I guess that it's due to adding single-cell ids in column X but I need to use them.

Meanwhile, the dim(subsetexpr) is 24190 x 4114 and dim(phenoData) is 4113 x 7.

And identical(colnames(subsetexpr), rownames(phenoData)) returns FALSE, which is an problem.

You can see my code below.

Appreciate all your suggestions. Thanks a lot!


# install devtools if necessary
# install.packages('devtools')

# install the MuSiC package
devtools::install_github('xuranw/MuSiC')

# load
library(MuSiC)
library(Biobase)
library(GEOquery)

# loading the count matrix of scRNAseq data 

dataDirectory<- setwd("...")
exprsFile <- file.path(dataDirectory, "...count.txt")
exprs <- as.matrix(read.table(exprsFile, header=TRUE, sep="\t"))

# creating the phenotypic data file

pDataFile <- file.path(dataDirectory, "...CellInfo.txt")
pData <- read.table(pDataFile, header=TRUE, sep="\t")  
head(pData)

# subsetting between colnames(exprs) and pData$X

i<-which(colnames(exprs) %in% pData$X) # X col contains singel cell ids
length(i)
subsetexpr<-exprs[,i]
exprs[1:5,1:5]
subsetexpr[1:5,1:5]

subsetexpr<-cbind(exprs[,1],subsetexpr)
subsetexpr[1:5,1:5]

# creating a data frame containing meta-data

metadata <- data.frame(labelDescription=c('cell id', 'number of genes', 'number of UMI',
                                          'origin identity', 'percent mito', 'cell type',
                                          'clusters'),
                       row.names=c('X', 'nGene', 'nUMI', 'origin.ident', 'percent.mito',
                                   'cell_type', 'subcluster'))

phenoData <- new("AnnotatedDataFrame", data=pData, varMetadata=metadata) #4113 x 7

# assemblying all into an ExpressionSet

assemb.expSet <- ExpressionSet(assayData=subsetexpr, phenoData=phenoData)

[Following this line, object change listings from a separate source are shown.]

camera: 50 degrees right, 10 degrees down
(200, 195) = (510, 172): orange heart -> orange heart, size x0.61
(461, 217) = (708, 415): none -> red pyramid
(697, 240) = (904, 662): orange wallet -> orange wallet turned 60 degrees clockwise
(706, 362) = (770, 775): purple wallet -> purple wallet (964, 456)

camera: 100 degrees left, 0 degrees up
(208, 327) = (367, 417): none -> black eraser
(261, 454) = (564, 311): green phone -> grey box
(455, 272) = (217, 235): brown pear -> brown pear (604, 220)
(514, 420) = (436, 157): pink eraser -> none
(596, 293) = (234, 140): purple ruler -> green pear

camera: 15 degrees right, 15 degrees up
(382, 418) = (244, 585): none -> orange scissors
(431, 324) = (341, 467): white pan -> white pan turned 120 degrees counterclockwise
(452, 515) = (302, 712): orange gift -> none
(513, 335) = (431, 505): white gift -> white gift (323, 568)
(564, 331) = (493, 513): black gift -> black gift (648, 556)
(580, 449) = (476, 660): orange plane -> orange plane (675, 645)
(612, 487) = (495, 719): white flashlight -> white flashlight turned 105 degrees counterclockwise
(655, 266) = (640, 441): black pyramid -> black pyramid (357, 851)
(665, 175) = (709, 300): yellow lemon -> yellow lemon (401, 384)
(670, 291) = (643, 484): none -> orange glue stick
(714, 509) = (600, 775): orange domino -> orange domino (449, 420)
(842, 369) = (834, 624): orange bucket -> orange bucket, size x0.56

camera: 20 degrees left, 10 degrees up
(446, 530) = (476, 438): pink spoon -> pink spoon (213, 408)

deconvolution r scRNAseq bioinformatics • 2.1k views

ADD COMMENT • link 4.0 years ago Hasan Alanya • 0

score 2 · Accepted Answer · 2022-02-08

2

Entering edit mode

James W. MacDonald 68k

@james-w-macdonald-5106

Last seen 16 hours ago

United States

The ExpressionSet class isn't really intended for scRNA-Seq data. You would be better served by using the [SingleCellExperiment][1] class. Although you will still have problems if you don't have as many rows in your colData object as you have columns in your 'counts` object. That's part of the validity checking - you must have information for each sample.